President Donald Trump insisted once again on Thursday that initial weather forecasts put Alabama potentially within Hurricane Dorian’s destructive path, blasting media accounts of his dubious meteorological claim as “Fake News in order to demean!”
“In the early days of the hurricane, when it was predicted that Dorian would go through Miami or West Palm Beach, even before it reached the Bahamas, certain models strongly suggested that Alabama & Georgia would be hit as it made its way through Florida & to the Gulf,” Trump tweeted.

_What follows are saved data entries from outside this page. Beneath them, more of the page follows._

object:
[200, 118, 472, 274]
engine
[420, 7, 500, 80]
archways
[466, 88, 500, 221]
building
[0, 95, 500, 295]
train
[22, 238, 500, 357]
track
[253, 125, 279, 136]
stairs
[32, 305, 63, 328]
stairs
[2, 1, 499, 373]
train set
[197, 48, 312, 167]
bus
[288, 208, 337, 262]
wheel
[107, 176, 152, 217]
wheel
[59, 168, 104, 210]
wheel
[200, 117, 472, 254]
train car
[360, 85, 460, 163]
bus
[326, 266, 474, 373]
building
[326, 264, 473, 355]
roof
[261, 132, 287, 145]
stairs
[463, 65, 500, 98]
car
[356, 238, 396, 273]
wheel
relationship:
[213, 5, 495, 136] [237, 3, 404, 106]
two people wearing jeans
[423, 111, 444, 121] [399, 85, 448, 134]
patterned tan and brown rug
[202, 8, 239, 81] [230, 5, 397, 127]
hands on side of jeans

“Instead it turned North and went up the coast, where it continues now,” he continued in a second post. “In the one model through Florida, the Great State of Alabama would have been hit or grazed. In the path it took, no. Read my FULL FEMA statement. What I said was accurate! All Fake News in order to demean!”
Trump on Wednesday was the subject of mockery after an Oval Office storm briefing in which he showed off an apparently doctored National Hurricane Center projection of Dorian’s early trajectory that appeared to be hand-altered to include Alabama.

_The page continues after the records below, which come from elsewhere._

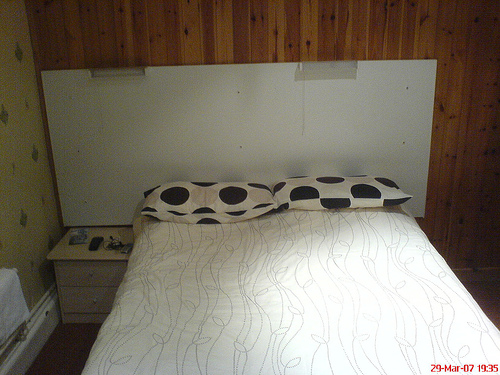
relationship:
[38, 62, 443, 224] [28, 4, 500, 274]
board on wall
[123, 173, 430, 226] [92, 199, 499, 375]
pillows on bed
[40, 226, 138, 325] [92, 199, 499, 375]
stand near bed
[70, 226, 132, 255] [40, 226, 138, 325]
items on stand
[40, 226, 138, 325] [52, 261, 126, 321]
stand has drawers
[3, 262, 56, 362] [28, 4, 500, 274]
heater on wall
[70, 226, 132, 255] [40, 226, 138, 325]
items on top of stand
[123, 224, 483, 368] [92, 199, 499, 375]
sheet on bed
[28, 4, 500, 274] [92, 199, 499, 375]
wall behind bed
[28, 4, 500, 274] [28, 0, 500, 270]
wall part wall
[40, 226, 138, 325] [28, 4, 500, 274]
stand near wall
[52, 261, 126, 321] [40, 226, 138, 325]
drawers on stand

But when asked about what looked like a conspicuous Sharpie mark on the federal forecast at an event later in the afternoon, Trump repeatedly said “I don’t know,” and announced the White House would issue “a better map” with “many models” advising that “in all cases Alabama was hit, if not likely, in some cases pretty hard.”
Trump on Thursday morning also retweeted a map plotting Dorian’s potential paths that he first posted online Wednesday evening, which was dated Aug. 28 and appeared to originate from the South Florida Water Management District.
“This was the originally projected path of the Hurricane in its early stages,” Trump wrote in that message.
“As you can see, almost all models predicted it to go through Florida also hitting Georgia and Alabama. I accept the Fake News apologies!”Trump’s decision to defend his dubious meteorological warning about Alabama comes as Dorian has strengthed into a Category 3 storm bearing down on the coast of South Carolina.